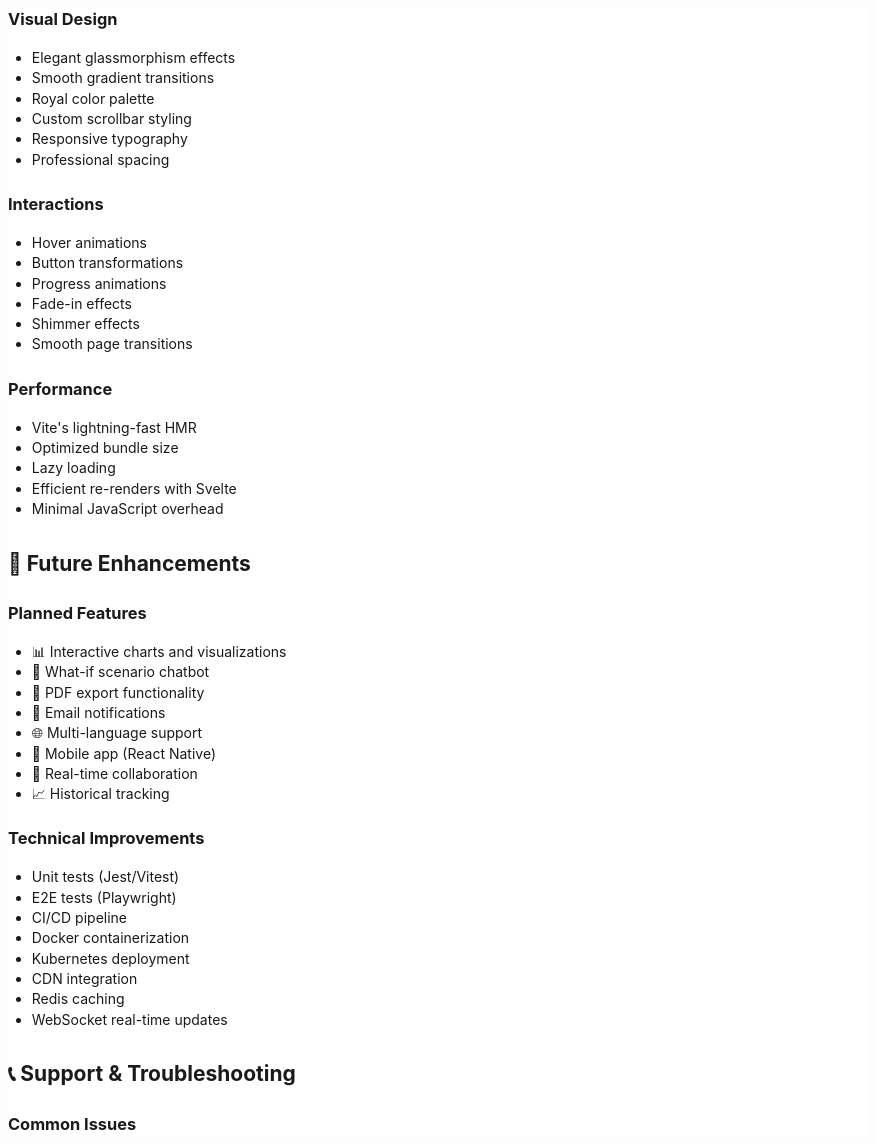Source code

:### Visual Design
- Elegant glassmorphism effects
- Smooth gradient transitions
- Royal color palette
- Custom scrollbar styling
- Responsive typography
- Professional spacing

### Interactions
- Hover animations
- Button transformations
- Progress animations
- Fade-in effects
- Shimmer effects
- Smooth page transitions

### Performance
- Vite's lightning-fast HMR
- Optimized bundle size
- Lazy loading
- Efficient re-renders with Svelte
- Minimal JavaScript overhead

## 🚧 Future Enhancements

### Planned Features
- 📊 Interactive charts and visualizations
- 💬 What-if scenario chatbot
- 📄 PDF export functionality
- 📧 Email notifications
- 🌐 Multi-language support
- 📱 Mobile app (React Native)
- 🔄 Real-time collaboration
- 📈 Historical tracking

### Technical Improvements
- Unit tests (Jest/Vitest)
- E2E tests (Playwright)
- CI/CD pipeline
- Docker containerization
- Kubernetes deployment
- CDN integration
- Redis caching
- WebSocket real-time updates

## 📞 Support & Troubleshooting

### Common Issues
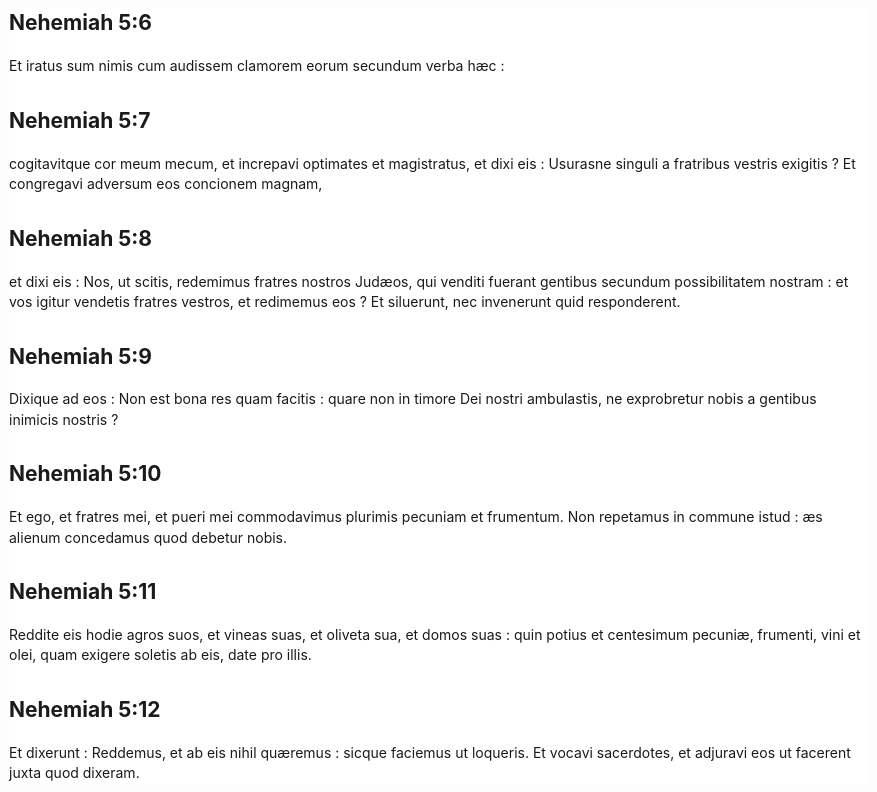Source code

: 
<a id="org2e55bed"></a>

## Nehemiah 5:6

Et iratus sum nimis cum audissem clamorem eorum secundum verba hæc :


<a id="orgf6c4b3e"></a>

## Nehemiah 5:7

cogitavitque cor meum mecum, et increpavi optimates et magistratus, et dixi eis : Usurasne singuli a fratribus vestris exigitis ? Et congregavi adversum eos concionem magnam,


<a id="orgd9eefbc"></a>

## Nehemiah 5:8

et dixi eis : Nos, ut scitis, redemimus fratres nostros Judæos, qui venditi fuerant gentibus secundum possibilitatem nostram : et vos igitur vendetis fratres vestros, et redimemus eos ? Et siluerunt, nec invenerunt quid responderent.


<a id="org2c1c166"></a>

## Nehemiah 5:9

Dixique ad eos : Non est bona res quam facitis : quare non in timore Dei nostri ambulastis, ne exprobretur nobis a gentibus inimicis nostris ?


<a id="org5bfd109"></a>

## Nehemiah 5:10

Et ego, et fratres mei, et pueri mei commodavimus plurimis pecuniam et frumentum. Non repetamus in commune istud : æs alienum concedamus quod debetur nobis.


<a id="org4f73753"></a>

## Nehemiah 5:11

Reddite eis hodie agros suos, et vineas suas, et oliveta sua, et domos suas : quin potius et centesimum pecuniæ, frumenti, vini et olei, quam exigere soletis ab eis, date pro illis.


<a id="org1769429"></a>

## Nehemiah 5:12

Et dixerunt : Reddemus, et ab eis nihil quæremus : sicque faciemus ut loqueris. Et vocavi sacerdotes, et adjuravi eos ut facerent juxta quod dixeram.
------
* **WORK ITEM**: Give the entries again exactly, but skip every image.

* **EXERCISE SOLUTION**:
Source code

:### Visual Design
- Elegant glassmorphism effects
- Smooth gradient transitions
- Royal color palette
- Custom scrollbar styling
- Responsive typography
- Professional spacing

### Interactions
- Hover animations
- Button transformations
- Progress animations
- Fade-in effects
- Shimmer effects
- Smooth page transitions

### Performance
- Vite's lightning-fast HMR
- Optimized bundle size
- Lazy loading
- Efficient re-renders with Svelte
- Minimal JavaScript overhead

## 🚧 Future Enhancements

### Planned Features
- 📊 Interactive charts and visualizations
- 💬 What-if scenario chatbot
- 📄 PDF export functionality
- 📧 Email notifications
- 🌐 Multi-language support
- 📱 Mobile app (React Native)
- 🔄 Real-time collaboration
- 📈 Historical tracking

### Technical Improvements
- Unit tests (Jest/Vitest)
- E2E tests (Playwright)
- CI/CD pipeline
- Docker containerization
- Kubernetes deployment
- CDN integration
- Redis caching
- WebSocket real-time updates

## 📞 Support & Troubleshooting

### Common Issues
Source code

: 
<a id="org2e55bed"></a>

## Nehemiah 5:6

Et iratus sum nimis cum audissem clamorem eorum secundum verba hæc :


<a id="orgf6c4b3e"></a>

## Nehemiah 5:7

cogitavitque cor meum mecum, et increpavi optimates et magistratus, et dixi eis : Usurasne singuli a fratribus vestris exigitis ? Et congregavi adversum eos concionem magnam,


<a id="orgd9eefbc"></a>

## Nehemiah 5:8

et dixi eis : Nos, ut scitis, redemimus fratres nostros Judæos, qui venditi fuerant gentibus secundum possibilitatem nostram : et vos igitur vendetis fratres vestros, et redimemus eos ? Et siluerunt, nec invenerunt quid responderent.


<a id="org2c1c166"></a>

## Nehemiah 5:9

Dixique ad eos : Non est bona res quam facitis : quare non in timore Dei nostri ambulastis, ne exprobretur nobis a gentibus inimicis nostris ?


<a id="org5bfd109"></a>

## Nehemiah 5:10

Et ego, et fratres mei, et pueri mei commodavimus plurimis pecuniam et frumentum. Non repetamus in commune istud : æs alienum concedamus quod debetur nobis.


<a id="org4f73753"></a>

## Nehemiah 5:11

Reddite eis hodie agros suos, et vineas suas, et oliveta sua, et domos suas : quin potius et centesimum pecuniæ, frumenti, vini et olei, quam exigere soletis ab eis, date pro illis.


<a id="org1769429"></a>

## Nehemiah 5:12

Et dixerunt : Reddemus, et ab eis nihil quæremus : sicque faciemus ut loqueris. Et vocavi sacerdotes, et adjuravi eos ut facerent juxta quod dixeram.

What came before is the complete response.